What if the risk of infant mortality was twice as high for one particularly vulnerable group? What if there was a simple measure to reduce infant mortality? What if there was a significant gap for the most vulnerable group in accessing that measure? Wouldn’t it be time to raise awareness and celebrate when it does happen?

 

To learn about BreastPowered and prepare for Black Breastfeeding Week, The Leaky Boob visited via Facebook livestream with Black Breastfeeding Week co-founder Anayah Sangodele-Ayoka, CNM (read an interview with Anaya here) and part of the BreastPowered.org team, Waetie Sanaa Cooper Burnette, Dominique Bellegarda, and Fortune Glasse Cotten, winners of the MIT Hack My Pump-A-Thon 2018 Ameda Connections Award. These wise women shared practical ways anyone and everyone can prepare for, support, and honor Black Breastfeeding Week and celebrate black breastfeeding. See their suggestions below.

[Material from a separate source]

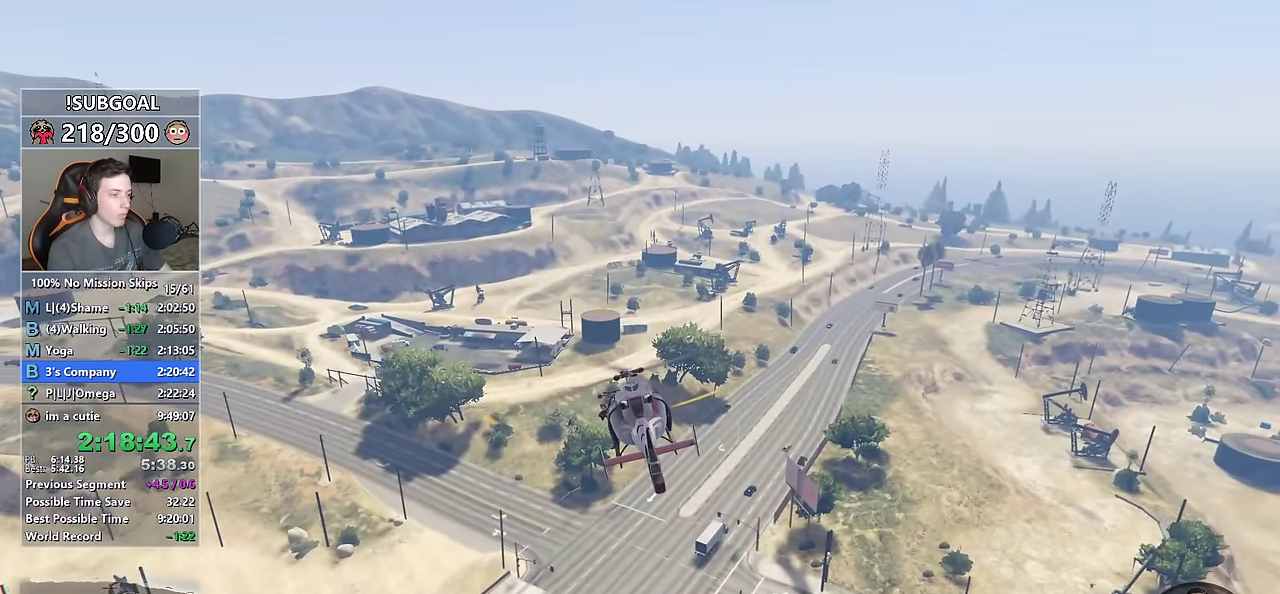
{"keys": [], "mouse": [], "events": [[50, "a", "up"], [317, "w", "up"], [367, "num4", "up"]]}
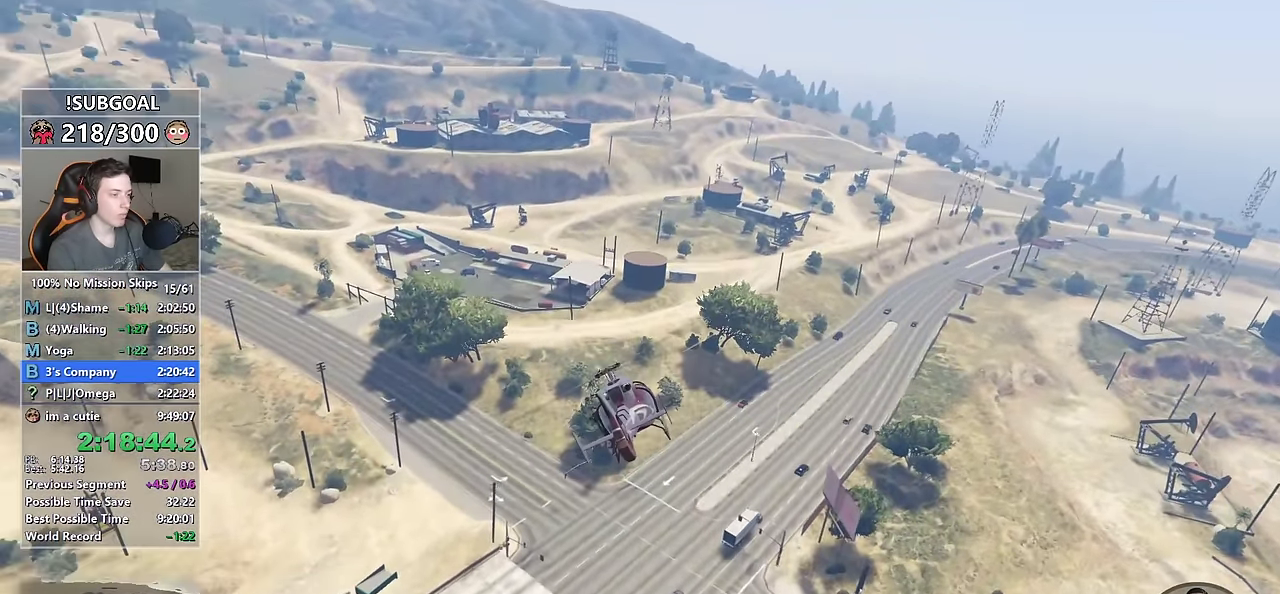
{"keys": [], "mouse": [], "events": [[17, "num4", "down"], [200, "num4", "up"], [300, "num4", "down"], [483, "num4", "up"]]}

Photo Credit: Isreal Jean of Breastfeeding in Color.

 

How YOU can celebrate Black Breastfeeding Week

Anyone can celebrate black breastfeeding week and having the support of groups outside the black community is important too.

Inform yourself. Don’t understand why Black Breastfeeding Week is necessary?** Google and read what black women have said why this is important (start here) and then believe the experience of the black women that say this is necessary.

Share information promoting Black Breastfeeding Week on social media channels as well as in real life too.

Like and share images of black women breastfeeding. Representation matters, you can help celebrate black breastfeeding by helping make it visible. You never know when just seeing breastfeeding is all the encouragement someone needed to feel confident in their own breastfeeding journey.

Share your own story as a black mother and why this is important to you. If you’re not a black mother, share the stories of others and why this is important to you.  The more the information is out there, the more other mothers are reached and supported.

Do something through your own channels to show you are a black mom breastfeeding or that you support black breastfeeding such as one-a-day photo social media posts featuring black women breastfeeding (yourself or others).

Amplify the voices of black women sharing their stories, efforts to promote black breastfeeding, and taking steps for equity.

Attend Black Breastfeeding Week and black breastfeeding events in support- sometimes the biggest thing you can do is help make sure it is a full house.

Visit breastpowered.org, blackbreastfeedingweek.com, breastfeedingrose.org, and other organizations to find out how you can get involved and learn more.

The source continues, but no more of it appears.